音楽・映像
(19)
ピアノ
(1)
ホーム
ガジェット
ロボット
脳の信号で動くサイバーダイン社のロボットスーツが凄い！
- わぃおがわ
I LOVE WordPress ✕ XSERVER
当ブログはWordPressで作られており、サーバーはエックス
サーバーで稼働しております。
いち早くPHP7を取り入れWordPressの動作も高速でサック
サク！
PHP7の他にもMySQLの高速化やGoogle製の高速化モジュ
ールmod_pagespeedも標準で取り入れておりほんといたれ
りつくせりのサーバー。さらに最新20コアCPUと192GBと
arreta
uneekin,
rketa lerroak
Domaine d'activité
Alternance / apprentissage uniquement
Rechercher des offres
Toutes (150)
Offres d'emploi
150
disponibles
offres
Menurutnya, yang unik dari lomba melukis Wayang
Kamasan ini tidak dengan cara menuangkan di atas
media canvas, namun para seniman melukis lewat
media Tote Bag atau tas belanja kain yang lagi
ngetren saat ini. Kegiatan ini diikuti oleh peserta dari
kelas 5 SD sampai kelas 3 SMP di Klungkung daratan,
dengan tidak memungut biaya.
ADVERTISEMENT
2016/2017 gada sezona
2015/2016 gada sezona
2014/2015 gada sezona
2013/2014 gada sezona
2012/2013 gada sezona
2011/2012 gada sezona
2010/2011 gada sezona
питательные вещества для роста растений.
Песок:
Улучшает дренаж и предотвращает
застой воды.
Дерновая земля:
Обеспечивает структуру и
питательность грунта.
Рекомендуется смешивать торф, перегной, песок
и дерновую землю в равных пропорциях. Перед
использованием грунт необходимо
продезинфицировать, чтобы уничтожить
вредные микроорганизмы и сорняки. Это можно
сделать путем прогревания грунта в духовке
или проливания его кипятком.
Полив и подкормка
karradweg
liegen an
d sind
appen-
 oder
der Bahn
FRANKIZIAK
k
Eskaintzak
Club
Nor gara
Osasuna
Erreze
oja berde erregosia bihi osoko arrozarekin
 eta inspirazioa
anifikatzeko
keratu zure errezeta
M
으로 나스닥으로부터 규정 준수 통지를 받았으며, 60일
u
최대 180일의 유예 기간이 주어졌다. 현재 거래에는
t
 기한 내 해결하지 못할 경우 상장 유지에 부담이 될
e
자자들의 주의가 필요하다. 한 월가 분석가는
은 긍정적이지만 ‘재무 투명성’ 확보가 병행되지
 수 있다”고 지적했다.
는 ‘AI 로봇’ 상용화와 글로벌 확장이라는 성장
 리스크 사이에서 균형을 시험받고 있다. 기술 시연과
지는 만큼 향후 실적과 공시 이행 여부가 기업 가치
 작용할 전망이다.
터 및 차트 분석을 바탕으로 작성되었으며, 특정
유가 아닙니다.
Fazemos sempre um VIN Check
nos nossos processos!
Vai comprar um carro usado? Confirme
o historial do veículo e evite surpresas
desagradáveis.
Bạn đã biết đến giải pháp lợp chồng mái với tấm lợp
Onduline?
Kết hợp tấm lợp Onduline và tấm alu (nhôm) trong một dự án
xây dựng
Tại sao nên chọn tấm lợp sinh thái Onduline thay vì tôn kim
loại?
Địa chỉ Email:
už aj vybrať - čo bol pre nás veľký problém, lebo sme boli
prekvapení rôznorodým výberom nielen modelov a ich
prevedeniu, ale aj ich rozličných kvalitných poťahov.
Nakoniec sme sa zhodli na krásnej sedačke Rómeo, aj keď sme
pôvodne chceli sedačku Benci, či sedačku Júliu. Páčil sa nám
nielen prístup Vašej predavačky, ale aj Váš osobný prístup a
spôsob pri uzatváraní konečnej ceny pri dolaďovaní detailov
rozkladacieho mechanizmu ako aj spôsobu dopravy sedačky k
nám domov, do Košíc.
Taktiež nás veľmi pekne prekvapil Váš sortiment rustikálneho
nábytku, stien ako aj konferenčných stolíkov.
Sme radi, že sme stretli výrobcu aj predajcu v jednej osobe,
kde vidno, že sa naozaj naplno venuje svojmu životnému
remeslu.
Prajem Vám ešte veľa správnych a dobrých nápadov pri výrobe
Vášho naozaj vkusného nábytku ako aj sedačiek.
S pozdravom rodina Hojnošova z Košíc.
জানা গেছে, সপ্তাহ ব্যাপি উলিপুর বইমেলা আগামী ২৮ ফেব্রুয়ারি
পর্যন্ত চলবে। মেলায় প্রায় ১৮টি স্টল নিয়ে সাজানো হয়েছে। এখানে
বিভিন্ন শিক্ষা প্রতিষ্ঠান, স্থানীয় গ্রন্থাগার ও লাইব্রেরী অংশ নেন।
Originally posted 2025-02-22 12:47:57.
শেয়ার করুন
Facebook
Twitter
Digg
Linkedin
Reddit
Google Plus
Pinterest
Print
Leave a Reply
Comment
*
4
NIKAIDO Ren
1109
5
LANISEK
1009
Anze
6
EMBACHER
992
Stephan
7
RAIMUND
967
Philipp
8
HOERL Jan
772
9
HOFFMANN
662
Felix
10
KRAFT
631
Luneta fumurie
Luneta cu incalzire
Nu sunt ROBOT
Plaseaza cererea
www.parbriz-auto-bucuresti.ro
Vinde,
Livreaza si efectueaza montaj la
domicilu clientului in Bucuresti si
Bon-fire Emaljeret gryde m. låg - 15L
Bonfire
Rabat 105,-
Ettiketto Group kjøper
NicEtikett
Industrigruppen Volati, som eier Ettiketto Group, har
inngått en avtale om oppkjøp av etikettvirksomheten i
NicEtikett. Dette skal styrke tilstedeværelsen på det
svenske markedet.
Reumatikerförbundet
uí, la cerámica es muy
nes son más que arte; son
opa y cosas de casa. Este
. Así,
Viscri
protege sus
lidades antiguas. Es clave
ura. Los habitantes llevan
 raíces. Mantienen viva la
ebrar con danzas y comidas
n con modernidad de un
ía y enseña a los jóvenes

---*---

Exercise objective: The records above should be restated word for word, please.

Response for this exercise:
音楽・映像
(19)
ピアノ
(1)
ホーム
ガジェット
ロボット
脳の信号で動くサイバーダイン社のロボットスーツが凄い！
- わぃおがわ
I LOVE WordPress ✕ XSERVER
当ブログはWordPressで作られており、サーバーはエックス
サーバーで稼働しております。
いち早くPHP7を取り入れWordPressの動作も高速でサック
サク！
PHP7の他にもMySQLの高速化やGoogle製の高速化モジュ
ールmod_pagespeedも標準で取り入れておりほんといたれ
りつくせりのサーバー。さらに最新20コアCPUと192GBと
arreta
uneekin,
rketa lerroak
Domaine d'activité
Alternance / apprentissage uniquement
Rechercher des offres
Toutes (150)
Offres d'emploi
150
disponibles
offres
Menurutnya, yang unik dari lomba melukis Wayang
Kamasan ini tidak dengan cara menuangkan di atas
media canvas, namun para seniman melukis lewat
media Tote Bag atau tas belanja kain yang lagi
ngetren saat ini. Kegiatan ini diikuti oleh peserta dari
kelas 5 SD sampai kelas 3 SMP di Klungkung daratan,
dengan tidak memungut biaya.
ADVERTISEMENT
2016/2017 gada sezona
2015/2016 gada sezona
2014/2015 gada sezona
2013/2014 gada sezona
2012/2013 gada sezona
2011/2012 gada sezona
2010/2011 gada sezona
питательные вещества для роста растений.
Песок:
Улучшает дренаж и предотвращает
застой воды.
Дерновая земля:
Обеспечивает структуру и
питательность грунта.
Рекомендуется смешивать торф, перегной, песок
и дерновую землю в равных пропорциях. Перед
использованием грунт необходимо
продезинфицировать, чтобы уничтожить
вредные микроорганизмы и сорняки. Это можно
сделать путем прогревания грунта в духовке
или проливания его кипятком.
Полив и подкормка
karradweg
liegen an
d sind
appen-
 oder
der Bahn
FRANKIZIAK
k
Eskaintzak
Club
Nor gara
Osasuna
Erreze
oja berde erregosia bihi osoko arrozarekin
 eta inspirazioa
anifikatzeko
keratu zure errezeta
M
으로 나스닥으로부터 규정 준수 통지를 받았으며, 60일
u
최대 180일의 유예 기간이 주어졌다. 현재 거래에는
t
 기한 내 해결하지 못할 경우 상장 유지에 부담이 될
e
자자들의 주의가 필요하다. 한 월가 분석가는
은 긍정적이지만 ‘재무 투명성’ 확보가 병행되지
 수 있다”고 지적했다.
는 ‘AI 로봇’ 상용화와 글로벌 확장이라는 성장
 리스크 사이에서 균형을 시험받고 있다. 기술 시연과
지는 만큼 향후 실적과 공시 이행 여부가 기업 가치
 작용할 전망이다.
터 및 차트 분석을 바탕으로 작성되었으며, 특정
유가 아닙니다.
Fazemos sempre um VIN Check
nos nossos processos!
Vai comprar um carro usado? Confirme
o historial do veículo e evite surpresas
desagradáveis.
Bạn đã biết đến giải pháp lợp chồng mái với tấm lợp
Onduline?
Kết hợp tấm lợp Onduline và tấm alu (nhôm) trong một dự án
xây dựng
Tại sao nên chọn tấm lợp sinh thái Onduline thay vì tôn kim
loại?
Địa chỉ Email:
už aj vybrať - čo bol pre nás veľký problém, lebo sme boli
prekvapení rôznorodým výberom nielen modelov a ich
prevedeniu, ale aj ich rozličných kvalitných poťahov.
Nakoniec sme sa zhodli na krásnej sedačke Rómeo, aj keď sme
pôvodne chceli sedačku Benci, či sedačku Júliu. Páčil sa nám
nielen prístup Vašej predavačky, ale aj Váš osobný prístup a
spôsob pri uzatváraní konečnej ceny pri dolaďovaní detailov
rozkladacieho mechanizmu ako aj spôsobu dopravy sedačky k
nám domov, do Košíc.
Taktiež nás veľmi pekne prekvapil Váš sortiment rustikálneho
nábytku, stien ako aj konferenčných stolíkov.
Sme radi, že sme stretli výrobcu aj predajcu v jednej osobe,
kde vidno, že sa naozaj naplno venuje svojmu životnému
remeslu.
Prajem Vám ešte veľa správnych a dobrých nápadov pri výrobe
Vášho naozaj vkusného nábytku ako aj sedačiek.
S pozdravom rodina Hojnošova z Košíc.
জানা গেছে, সপ্তাহ ব্যাপি উলিপুর বইমেলা আগামী ২৮ ফেব্রুয়ারি
পর্যন্ত চলবে। মেলায় প্রায় ১৮টি স্টল নিয়ে সাজানো হয়েছে। এখানে
বিভিন্ন শিক্ষা প্রতিষ্ঠান, স্থানীয় গ্রন্থাগার ও লাইব্রেরী অংশ নেন।
Originally posted 2025-02-22 12:47:57.
শেয়ার করুন
Facebook
Twitter
Digg
Linkedin
Reddit
Google Plus
Pinterest
Print
Leave a Reply
Comment
*
4
NIKAIDO Ren
1109
5
LANISEK
1009
Anze
6
EMBACHER
992
Stephan
7
RAIMUND
967
Philipp
8
HOERL Jan
772
9
HOFFMANN
662
Felix
10
KRAFT
631
Luneta fumurie
Luneta cu incalzire
Nu sunt ROBOT
Plaseaza cererea
www.parbriz-auto-bucuresti.ro
Vinde,
Livreaza si efectueaza montaj la
domicilu clientului in Bucuresti si
Bon-fire Emaljeret gryde m. låg - 15L
Bonfire
Rabat 105,-
Ettiketto Group kjøper
NicEtikett
Industrigruppen Volati, som eier Ettiketto Group, har
inngått en avtale om oppkjøp av etikettvirksomheten i
NicEtikett. Dette skal styrke tilstedeværelsen på det
svenske markedet.
Reumatikerförbundet
uí, la cerámica es muy
nes son más que arte; son
opa y cosas de casa. Este
. Así,
Viscri
protege sus
lidades antiguas. Es clave
ura. Los habitantes llevan
 raíces. Mantienen viva la
ebrar con danzas y comidas
n con modernidad de un
ía y enseña a los jóvenes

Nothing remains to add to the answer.